Respondent’s counsel, who represented the parents below, contends prohibition will not lie because the relator has an adequate remedy at law — the right to separate trials on his petition and the parents’ “counterclaim.” He cites State ex rel. Carr v. Caruthers, Mo.App., 270 S.W.2d 533 [6], where we held “prohibition does not lie for grievances which may be adequately redressed in the ordinary course of judicial proceedings.” If the parents had standing as counterclaimants the trial court could in its discretion grant separate trials under Rule 66.02. But that right is doubly contingent — on the parents’ standing and on the trial court’s discretion. We cannot say this is a remedy at law sufficiently adequate to bar relator from prohibition.

Respondent’s counsel alternately contends the parents were authorized to join as co-defendants by Rule 52.05(a). The rule says: “All persons may be joined in one action as defendants if there is asserted against them jointly, severally, or in the alternative, any right to relief in respect of or arising out of the same transaction, occurrences or series of transactions or occurrences and if any question of law or fact common to all of them will arise in the action.” (Our emphasis). This rule declares a plaintiff’s right to joinder of multiple defendants; it does not give non-parties the right to inject themselves into a lawsuit as defendants.

Respondent’s counsel concede the administrator’s counterclaim was “inappropriate” but contends the parents “did take action to file their cause of action prior to the running of the [two-year] Statute of Limitations.” (§ 537.100). He asks that we go beyond the prohibition issue and rule that the Statute has been tolled as to the parents. Relator conversely asks us to rule that the parents’ claim is barred by limitation. We are authorized by § 530.090 to make supplemental orders in a prohibition case but decline to rule the limitation issue. This for two reasons. First, the record before us is not broad enough to determine whether the parents’ actions did toll the statute. Further, since we hold the parents are improper parties to the action below it would be inappropriate here to rule either for or against them on the limitation issue. We make no ruling whatever on the parents’ right by a separate action to sue for the wrongful death of their son.

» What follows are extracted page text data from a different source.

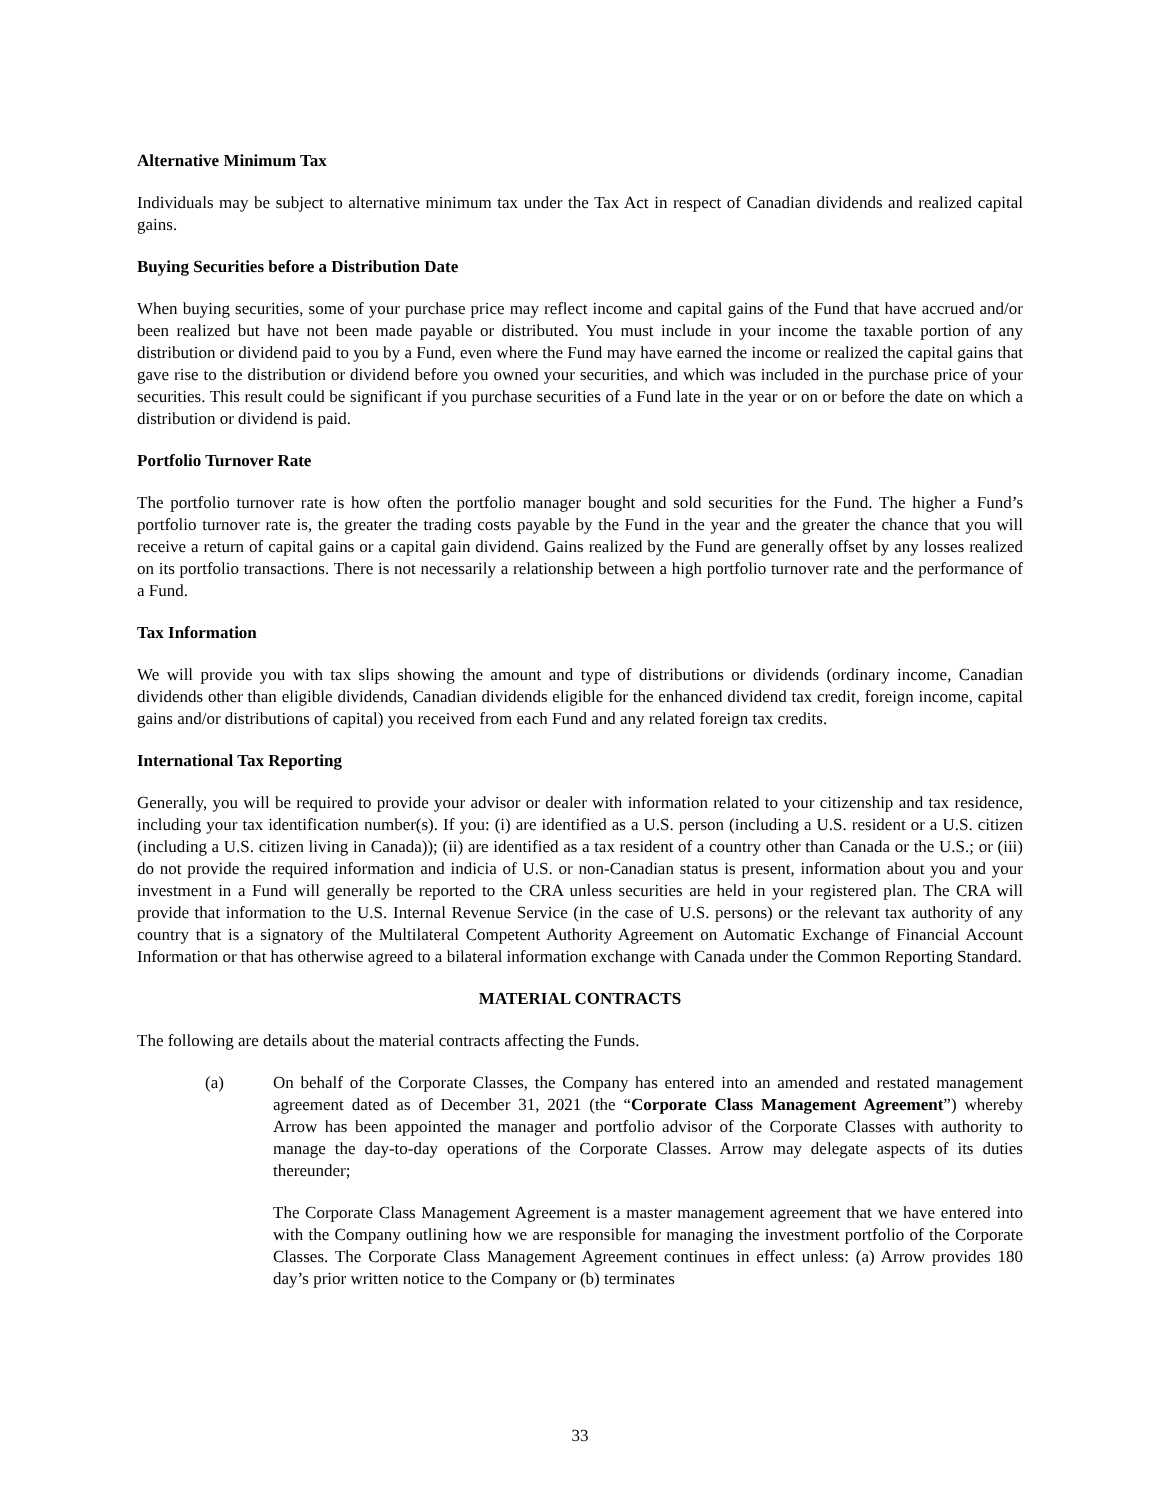Alternative Minimum Tax
Individuals may be subject to alternative minimum tax under the Tax Act in respect of Canadian dividends and realized capital gains.
Buying Securities before a Distribution Date
When buying securities, some of your purchase price may reflect income and capital gains of the Fund that have accrued and/or been realized but have not been made payable or distributed. You must include in your income the taxable portion of any distribution or dividend paid to you by a Fund, even where the Fund may have earned the income or realized the capital gains that gave rise to the distribution or dividend before you owned your securities, and which was included in the purchase price of your securities. This result could be significant if you purchase securities of a Fund late in the year or on or before the date on which a distribution or dividend is paid.
Portfolio Turnover Rate
The portfolio turnover rate is how often the portfolio manager bought and sold securities for the Fund. The higher a Fund’s portfolio turnover rate is, the greater the trading costs payable by the Fund in the year and the greater the chance that you will receive a return of capital gains or a capital gain dividend. Gains realized by the Fund are generally offset by any losses realized on its portfolio transactions. There is not necessarily a relationship between a high portfolio turnover rate and the performance of a Fund.
Tax Information
We will provide you with tax slips showing the amount and type of distributions or dividends (ordinary income, Canadian dividends other than eligible dividends, Canadian dividends eligible for the enhanced dividend tax credit, foreign income, capital gains and/or distributions of capital) you received from each Fund and any related foreign tax credits.
International Tax Reporting
Generally, you will be required to provide your advisor or dealer with information related to your citizenship and tax residence, including your tax identification number(s). If you: (i) are identified as a U.S. person (including a U.S. resident or a U.S. citizen (including a U.S. citizen living in Canada)); (ii) are identified as a tax resident of a country other than Canada or the U.S.; or (iii) do not provide the required information and indicia of U.S. or non-Canadian status is present, information about you and your investment in a Fund will generally be reported to the CRA unless securities are held in your registered plan. The CRA will provide that information to the U.S. Internal Revenue Service (in the case of U.S. persons) or the relevant tax authority of any country that is a signatory of the Multilateral Competent Authority Agreement on Automatic Exchange of Financial Account Information or that has otherwise agreed to a bilateral information exchange with Canada under the Common Reporting Standard.
MATERIAL CONTRACTS
The following are details about the material contracts affecting the Funds.
(a) On behalf of the Corporate Classes, the Company has entered into an amended and restated management agreement dated as of December 31, 2021 (the “Corporate Class Management Agreement”) whereby Arrow has been appointed the manager and portfolio advisor of the Corporate Classes with authority to manage the day-to-day operations of the Corporate Classes. Arrow may delegate aspects of its duties thereunder;
The Corporate Class Management Agreement is a master management agreement that we have entered into with the Company outlining how we are responsible for managing the investment portfolio of the Corporate Classes. The Corporate Class Management Agreement continues in effect unless: (a) Arrow provides 180 day’s prior written notice to the Company or (b) terminates
33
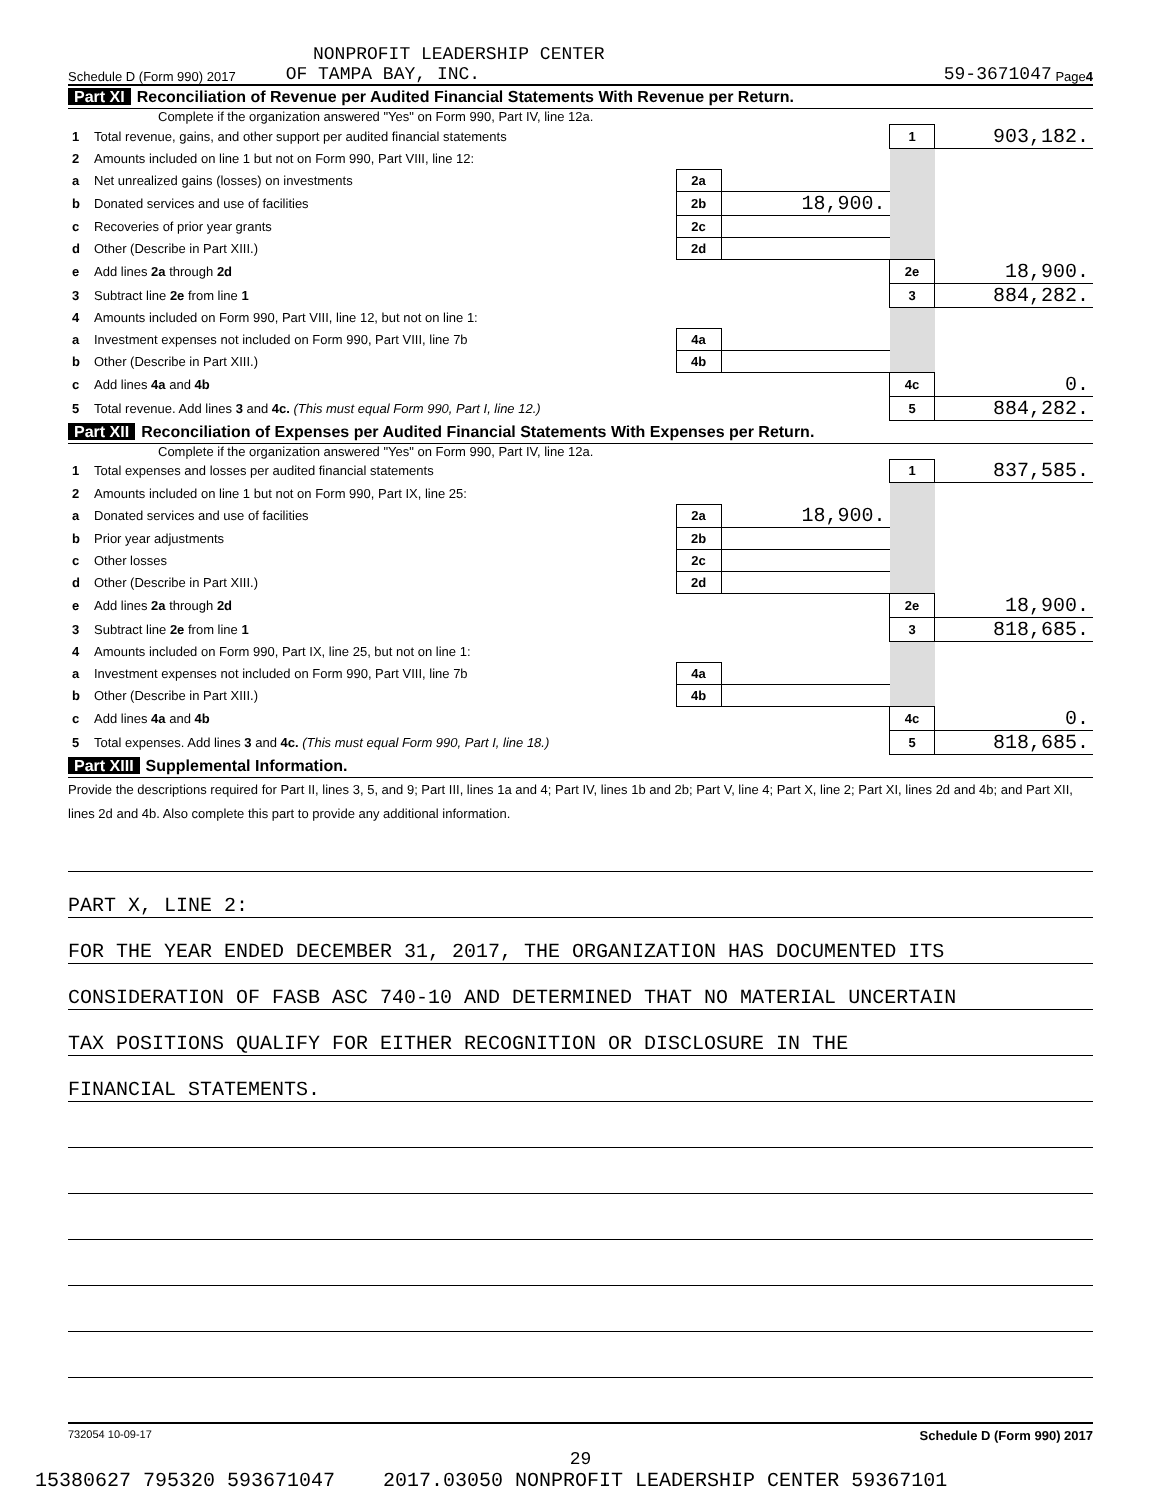NONPROFIT LEADERSHIP CENTER
Schedule D (Form 990) 2017 OF TAMPA BAY, INC. 59-3671047 Page 4
Part XI Reconciliation of Revenue per Audited Financial Statements With Revenue per Return.
Complete if the organization answered "Yes" on Form 990, Part IV, line 12a.
| 1 | Total revenue, gains, and other support per audited financial statements | | | 1 | 903,182. |
| 2 | Amounts included on line 1 but not on Form 990, Part VIII, line 12: | | | | |
| a | Net unrealized gains (losses) on investments | 2a | | | |
| b | Donated services and use of facilities | 2b | 18,900. | | |
| c | Recoveries of prior year grants | 2c | | | |
| d | Other (Describe in Part XIII.) | 2d | | | |
| e | Add lines 2a through 2d | | | 2e | 18,900. |
| 3 | Subtract line 2e from line 1 | | | 3 | 884,282. |
| 4 | Amounts included on Form 990, Part VIII, line 12, but not on line 1: | | | | |
| a | Investment expenses not included on Form 990, Part VIII, line 7b | 4a | | | |
| b | Other (Describe in Part XIII.) | 4b | | | |
| c | Add lines 4a and 4b | | | 4c | 0. |
| 5 | Total revenue. Add lines 3 and 4c. (This must equal Form 990, Part I, line 12.) | | | 5 | 884,282. |
Part XII Reconciliation of Expenses per Audited Financial Statements With Expenses per Return.
Complete if the organization answered "Yes" on Form 990, Part IV, line 12a.
| 1 | Total expenses and losses per audited financial statements | | | 1 | 837,585. |
| 2 | Amounts included on line 1 but not on Form 990, Part IX, line 25: | | | | |
| a | Donated services and use of facilities | 2a | 18,900. | | |
| b | Prior year adjustments | 2b | | | |
| c | Other losses | 2c | | | |
| d | Other (Describe in Part XIII.) | 2d | | | |
| e | Add lines 2a through 2d | | | 2e | 18,900. |
| 3 | Subtract line 2e from line 1 | | | 3 | 818,685. |
| 4 | Amounts included on Form 990, Part IX, line 25, but not on line 1: | | | | |
| a | Investment expenses not included on Form 990, Part VIII, line 7b | 4a | | | |
| b | Other (Describe in Part XIII.) | 4b | | | |
| c | Add lines 4a and 4b | | | 4c | 0. |
| 5 | Total expenses. Add lines 3 and 4c. (This must equal Form 990, Part I, line 18.) | | | 5 | 818,685. |
Part XIII Supplemental Information.
Provide the descriptions required for Part II, lines 3, 5, and 9; Part III, lines 1a and 4; Part IV, lines 1b and 2b; Part V, line 4; Part X, line 2; Part XI, lines 2d and 4b; and Part XII, lines 2d and 4b. Also complete this part to provide any additional information.
PART X, LINE 2:
FOR THE YEAR ENDED DECEMBER 31, 2017, THE ORGANIZATION HAS DOCUMENTED ITS
CONSIDERATION OF FASB ASC 740-10 AND DETERMINED THAT NO MATERIAL UNCERTAIN
TAX POSITIONS QUALIFY FOR EITHER RECOGNITION OR DISCLOSURE IN THE
FINANCIAL STATEMENTS.
732054 10-09-17 Schedule D (Form 990) 2017
29
15380627 795320 593671047 2017.03050 NONPROFIT LEADERSHIP CENTER 59367101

We order that the respondent judge set aside his orders of August 7, 1970 and January 15, 1971 whereby Raymond C. and Nadejda Kertz were joined as parties in the cause below, and that he be prohibited from assuming jurisdiction over their purported counterclaim other than to strike it from the file.

PER CURIAM.

The foregoing opinion of CLEMENS, C., is adopted as the opinion of this court. Accordingly, it is ordered that the respondent judge set aside his orders of August 7, 1970 and January 15, 1971 whereby Raymond C. and Nadejda Kertz were joined as parties in the cause below, and that he be prohibited from assuming jurisdiction over their purported counterclaim other than to strike it from the file.

BRADY, P. J., DOWD, J., and MEYER, Special Judge, concur. WOLFE, J., not participating.

. Section numbers herein refer to RSMo 1969, V.A.M.S. and rule numbers refer to Missouri Supreme Court Rules of Civil Procedure, V.A.M.R.

. At common law an injured person’s cause of action died with the death of the wrongdoer; by § 537.020 it survives against the decedent’s personal representative.